4384768 No RDMA support on JetPack 6.0 DP and IGX SW 1.0 DP iGPU due to missing nv-p2p kernel module. Expected to be addressed in JP 6.0 GA and IGX SW 1.0 GA respectively.
4190019 Holoviz segfaults on multi-gpu setup when specifying device using the --gpus flag with docker run. Current workaround is to use CUDA_VISIBLE_DEVICES in the container instead.
4210082 v4l_camera example seg faults at exit.
4339399 High CPU usage observed with video_replayer_distributed application. While the high CPU usage associated with the GXF UCX extension has been fixed since v1.0, distributed applications using the MultiThreadScheduler (with the check_recession_period_ms parameter set to 0 by default) may still experience high CPU usage. Setting the HOLOSCAN_CHECK_RECESSION_PERIOD_MS environment variable to a value greater than 0 (e.g. 1.5) can help reduce CPU usage. However, this may result in increased latency for the application until the MultiThreadScheduler switches to an event-based multithreaded scheduler.
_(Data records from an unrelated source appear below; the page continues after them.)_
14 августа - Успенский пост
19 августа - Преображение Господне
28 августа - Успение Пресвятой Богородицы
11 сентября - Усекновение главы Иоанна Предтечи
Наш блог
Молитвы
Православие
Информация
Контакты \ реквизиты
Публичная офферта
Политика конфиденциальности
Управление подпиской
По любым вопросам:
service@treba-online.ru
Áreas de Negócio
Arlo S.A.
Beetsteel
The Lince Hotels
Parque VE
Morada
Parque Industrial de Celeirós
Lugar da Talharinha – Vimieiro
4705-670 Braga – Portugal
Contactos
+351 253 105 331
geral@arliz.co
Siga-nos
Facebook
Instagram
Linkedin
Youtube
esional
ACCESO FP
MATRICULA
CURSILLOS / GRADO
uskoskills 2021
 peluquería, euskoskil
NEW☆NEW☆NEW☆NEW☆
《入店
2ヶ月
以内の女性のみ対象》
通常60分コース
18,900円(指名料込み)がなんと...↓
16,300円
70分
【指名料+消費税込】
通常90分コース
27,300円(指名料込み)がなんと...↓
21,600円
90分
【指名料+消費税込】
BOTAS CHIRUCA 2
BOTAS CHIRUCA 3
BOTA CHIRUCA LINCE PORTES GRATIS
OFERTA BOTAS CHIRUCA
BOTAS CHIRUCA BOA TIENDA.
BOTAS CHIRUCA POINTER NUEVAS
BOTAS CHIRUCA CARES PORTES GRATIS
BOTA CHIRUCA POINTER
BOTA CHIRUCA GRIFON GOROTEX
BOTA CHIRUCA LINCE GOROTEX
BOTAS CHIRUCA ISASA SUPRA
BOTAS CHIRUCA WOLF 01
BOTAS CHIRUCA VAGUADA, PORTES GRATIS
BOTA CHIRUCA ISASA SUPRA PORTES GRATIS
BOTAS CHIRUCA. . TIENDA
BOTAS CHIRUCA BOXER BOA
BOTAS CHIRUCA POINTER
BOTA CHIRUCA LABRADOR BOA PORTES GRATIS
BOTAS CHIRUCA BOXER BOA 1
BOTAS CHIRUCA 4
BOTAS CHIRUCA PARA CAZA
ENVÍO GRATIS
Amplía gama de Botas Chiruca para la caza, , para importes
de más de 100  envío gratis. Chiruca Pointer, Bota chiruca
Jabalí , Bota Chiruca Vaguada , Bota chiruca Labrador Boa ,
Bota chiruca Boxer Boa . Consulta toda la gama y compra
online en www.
4318442 UCX cuda_ipc protocol doesn't work in Docker containers on x86_64. As a workaround, we are currently disabling the UCX cuda_ipc protocol on all platforms via the UCX_TLS environment variable.
4325468 The V4L2VideoCapture operator only supports YUYV and AB24 source pixel formats, and only outputs the RGBA GXF video format. Other source pixel formats compatible with V4L2 can be manually defined by the user, but they're assumed to be equivalent to RGBA8888.
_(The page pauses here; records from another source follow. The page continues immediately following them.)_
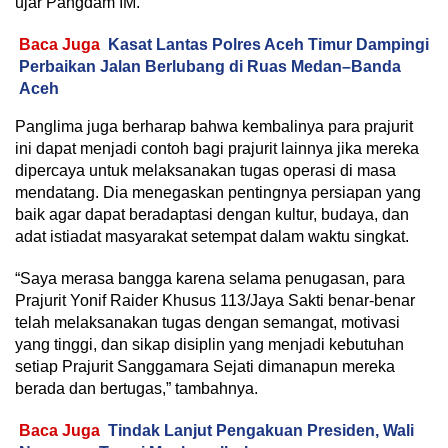
ujar Pangdam IM.
Baca Juga
Kasat Lantas Polres Aceh Timur Dampingi
Perbaikan Jalan Berlubang di Ruas Medan–Banda
Aceh
Panglima juga berharap bahwa kembalinya para prajurit
ini dapat menjadi contoh bagi prajurit lainnya jika mereka
dipercaya untuk melaksanakan tugas operasi di masa
mendatang. Dia menegaskan pentingnya persiapan yang
baik agar dapat beradaptasi dengan kultur, budaya, dan
adat istiadat masyarakat setempat dalam waktu singkat.
“Saya merasa bangga karena selama penugasan, para
Prajurit Yonif Raider Khusus 113/Jaya Sakti benar-benar
telah melaksanakan tugas dengan semangat, motivasi
yang tinggi, dan sikap disiplin yang menjadi kebutuhan
setiap Prajurit Sanggamara Sejati dimanapun mereka
berada dan bertugas,” tambahnya.
Baca Juga
Tindak Lanjut Pengakuan Presiden, Wali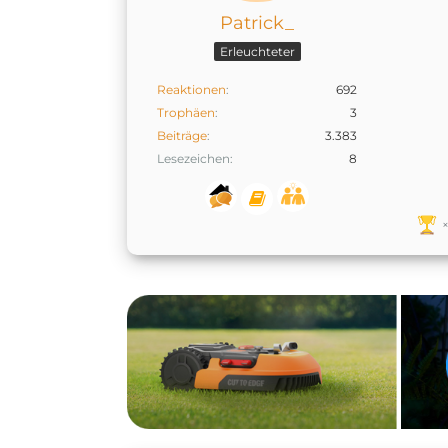
Patrick_
Erleuchteter
Reaktionen
692
Trophäen
3
Beiträge
3.383
Lesezeichen
8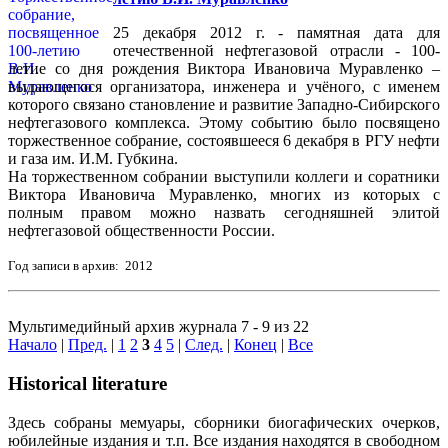
25 декабря 2012 г. - памятная дата для
отечественной нефтегазовой отрасли - 100-
летие со дня рождения Виктора Ивановича Муравленко –
выдающегося организатора, инженера и учёного, с именем
которого связано становление и развитие Западно-Сибирского
нефтегазового комплекса. Этому событию было посвящено
торжественное собрание, состоявшееся 6 декабря в РГУ нефти
и газа им. И.М. Губкина.
На торжественном собрании выступили коллеги и соратники
Виктора Ивановича Муравленко, многих из которых с
полным правом можно назвать сегодняшней элитой
нефтегазовой общественности России.
Год записи в архив: 2012
Мультимедийный архив журнала 7 - 9 из 22
Начало
|
Пред.
|
1
2
3
4
5
|
След.
|
Конец
|
Все
Historical literature
Здесь собраны мемуары, сборники биогафических очерков,
юбилейные издания и т.п. Все издания находятся в свободном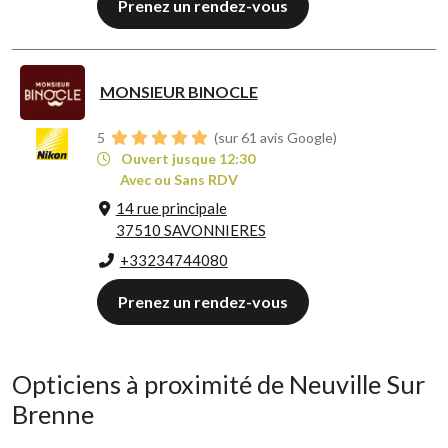
Prenez un rendez-vous
MONSIEUR BINOCLE
5
(sur 61 avis Google)
Ouvert jusque 12:30
Avec ou Sans RDV
14 rue principale
37510 SAVONNIERES
+33234744080
Prenez un rendez-vous
Opticiens à proximité de Neuville Sur
Brenne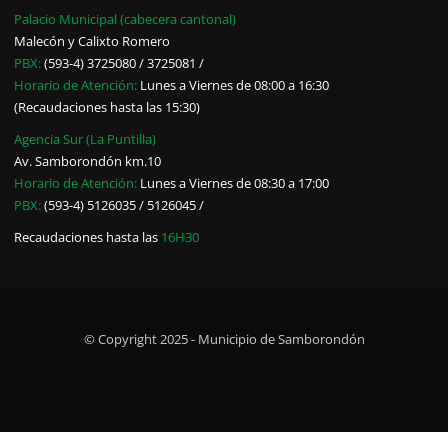
Palacio Municipal (cabecera cantonal)
Malecón y Calixto Romero
PBX:
(593-4) 3725080 / 3725081 /
Horario de Atención:
Lunes a Viernes de 08:00 a 16:30
(Recaudaciones hasta las 15:30)
Agencia Sur (La Puntilla)
Av. Samborondón km.10
Horario de Atención:
Lunes a Viernes de 08:30 a 17:00
PBX:
(593-4) 5126035 / 5126045 /
Recaudaciones hasta las
16H30
© Copyright 2025 - Municipio de Samborondón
4325585 Applications using MultiThreadScheduler may exit early due to timeouts. This occurs when the stop_on_deadlock_timeout parameter is improperly set to a value equal to or less than check_recession_period_ms, particularly if check_recession_period_ms is greater than zero.
4301203 HDMI IN fails in v4l2_camera on IGX Orin Devkit for some resolution or formats. Try the latest firmware as a partial fix. Driver-level fixes expected in IGX SW 1.0 GA.
4384348 UCX termination (either ctrl+c , press 'Esc' or clicking close button) is not smooth and can show multiple error messages.
4481171 Running the driver for a distributed applications on IGX Orin devkits fails when connected to other systems through eth1. A workaround is to use eth0 port to connect to other systems for distributed workloads.
4458192 In scenarios where distributed applications have both the driver and workers running on the same host, either within a Docker container or directly on the host, there's a possibility of encountering "Address already in use" errors. A potential solution is to assign a different port number to the HOLOSCAN_HEALTH_CHECK_PORT environment variable (default: 8777), for example, by using export HOLOSCAN_HEALTH_CHECK_PORT=8780.
4601414 The UCX extension's asynchronous data transmission feature causes a regression in the distributed application, such as insufficient memory on the transmitter side. As a workaround, users can increase the num_blocks parameter in the BlockMemoryPool or use the UnboundedAllocator instead of the BlockMemoryPool to avoid the issue.